Стопка бумажных салфеток для тортов, плотных, с кружевной оборкой, лежала на краю стола. Вася тихонько потянул к себе одну:
– И ладная же бумага!
Потом вынул из кармана карандаш и, опасливо косясь на Степаниду, принялся рисовать.
– Ну и птица! «Дурак!» – говорит. «Убирайся!» – говорит. А дяденька дворецкий меня взашей: «Куда лезешь, деревня! Наследишь на паркете. Не ходи ногами». – Вася незлобиво засмеялся. – «Не ходи ногами!» – «А чем же мне, говорю, дяденька, ходить?»
– Будя языком трепать! – прикрикнула Степанида. – Сливки-то скоро, что ль, поспеют?
Вася испуганно спрятал рисунок.
– Я духом, тётенька. – И с усердием принялся взбивать желтовато-белую пену.
Но незаконченный рисунок тянул к себе, как на верёвке. Поглядывая на него, Вася подмечал: «Ах, не так! Глаз у ней круглый, нос крючком…»

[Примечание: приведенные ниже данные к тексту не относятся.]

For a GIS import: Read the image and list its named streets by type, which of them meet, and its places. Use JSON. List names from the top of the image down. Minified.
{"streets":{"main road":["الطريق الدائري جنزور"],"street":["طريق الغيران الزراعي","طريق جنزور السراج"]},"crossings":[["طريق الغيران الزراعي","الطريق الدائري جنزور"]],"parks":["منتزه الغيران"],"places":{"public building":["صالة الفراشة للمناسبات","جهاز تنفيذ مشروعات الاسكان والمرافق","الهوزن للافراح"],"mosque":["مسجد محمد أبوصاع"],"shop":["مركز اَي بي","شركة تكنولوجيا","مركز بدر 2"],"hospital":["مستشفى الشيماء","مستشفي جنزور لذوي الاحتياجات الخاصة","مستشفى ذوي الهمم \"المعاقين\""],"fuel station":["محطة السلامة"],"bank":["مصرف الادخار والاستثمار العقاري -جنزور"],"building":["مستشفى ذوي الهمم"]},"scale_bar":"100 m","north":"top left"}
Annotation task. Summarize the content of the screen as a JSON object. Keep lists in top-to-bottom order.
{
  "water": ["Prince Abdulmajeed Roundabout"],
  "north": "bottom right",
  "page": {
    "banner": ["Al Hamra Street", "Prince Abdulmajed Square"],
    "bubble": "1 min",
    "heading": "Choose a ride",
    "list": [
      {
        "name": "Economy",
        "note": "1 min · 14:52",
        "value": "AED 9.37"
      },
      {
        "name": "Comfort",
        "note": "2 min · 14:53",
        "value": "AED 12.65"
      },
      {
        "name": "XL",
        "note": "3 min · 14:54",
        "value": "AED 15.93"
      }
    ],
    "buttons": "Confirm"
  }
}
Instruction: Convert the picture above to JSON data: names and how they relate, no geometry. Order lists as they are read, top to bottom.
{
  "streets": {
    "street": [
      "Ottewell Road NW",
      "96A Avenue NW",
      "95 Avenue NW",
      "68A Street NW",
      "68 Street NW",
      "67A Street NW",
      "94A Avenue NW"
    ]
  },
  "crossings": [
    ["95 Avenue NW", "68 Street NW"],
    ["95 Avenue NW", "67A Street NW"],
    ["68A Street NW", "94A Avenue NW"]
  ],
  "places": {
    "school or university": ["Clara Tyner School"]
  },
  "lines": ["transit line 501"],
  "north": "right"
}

Он позабыл о сливках. На бумажной салфетке всё отчётливее вырисовывалось трюмо в затейливой раме, просторная куполообразная клетка с попугаем, сердитый дворецкий, схвативший за шиворот перепуганного поварёнка.
Кондитерова жена гремела конфорками:
– Ну и муженька господь бог послал! Знать, в наказание за грехи мои тяжкие. С коих пор у эконома околачивается, а я тута майся, ровно в геенне огненной. Ох, мочи моей нет! Взопрела вся. – Она вытерла фартуком багровое своё лицо и добавила озабоченно: – Тесто время в печь сажать. Готово, что ль?
– Готово, тётенька Степанида! – весело откликнулся Вася. – Готово. Гляньте. Вона птица в клетке, по-пугай. Вона дяденька сердитый.
Степанида охнула, схватила Васю за вихры, другой рукой яростно скомкала рисунок:
– Ахти, охальник! Ахти, дармоед! Добро переводить? Я тя, щенка шелудивого!..
– Да вы картинку-то отдайте, тётенька, – тихо попросил Вася, защищая руками лицо от тяжёлых Степанидиных ладоней.
– Картинку? Ha-ко картинку твою! Вона картинка твоя! Вона! Глазыньки мои на тебя не глядели б! У, лодырь постылый!..
Пинком ноги она вытолкнула Васю за дверь и швырнула вслед ему скомканный рисунок.
В сенцах за кухней прохладно. Весеннее небо голубым лоскутом затянуло пыльное окно. Вася кладёт на подоконник смятый рисунок, бережно его разглаживает. Во рту солоноватый вкус крови. Это из рассечённой губы. Левый глаз вспух, слезится.
Вася спускается по лесенке и садится на ступенях крыльца. Тёплый ветер пахнет черёмухой. У входа во флигель, что рядом с конюшнями, вихрастый паренёк чистит палитру. На лице у него весёлые веснушки, улыбка до ушей, тоже весёлая.
Увидя Васю, он весь тускнеет – и улыбка, и веснушки. Он подходит ближе:
– Кто это тебя, приятель?
Вася молчит.
– И губа в кровь, и под глазом фонарь. Эх ты, незадачливый! Кто обидел-то?
– Степанида.
– Степанида? – переспросил паренёк.
– Кондитерова жена, – поясняет Вася.
– А… а… Тебя как звать-то?
– Васей. А тебя?
– А меня – Борей. Видать, зверь-баба кондитерова жена. За что ж она тебя?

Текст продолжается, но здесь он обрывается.